Your instructions
This task calls for printing every entry exactly.

Records for this task
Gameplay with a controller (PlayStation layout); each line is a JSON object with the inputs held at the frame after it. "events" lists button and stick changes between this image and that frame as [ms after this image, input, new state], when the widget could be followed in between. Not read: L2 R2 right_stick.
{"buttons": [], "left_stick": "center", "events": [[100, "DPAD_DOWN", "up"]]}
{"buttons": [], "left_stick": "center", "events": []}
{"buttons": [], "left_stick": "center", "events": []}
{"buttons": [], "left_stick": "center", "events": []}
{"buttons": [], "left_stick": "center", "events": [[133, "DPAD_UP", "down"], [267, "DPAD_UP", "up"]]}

Worked solution
Gameplay with a controller (PlayStation layout); each line is a JSON object with the inputs held at the frame after it. "events" lists button and stick changes between this image and that frame as [ms after this image, input, new state], when the widget could be followed in between. Not read: L2 R2 right_stick.
{"buttons": [], "left_stick": "center", "events": [[100, "DPAD_DOWN", "up"]]}
{"buttons": [], "left_stick": "center", "events": []}
{"buttons": [], "left_stick": "center", "events": []}
{"buttons": [], "left_stick": "center", "events": []}
{"buttons": [], "left_stick": "center", "events": [[133, "DPAD_UP", "down"], [267, "DPAD_UP", "up"]]}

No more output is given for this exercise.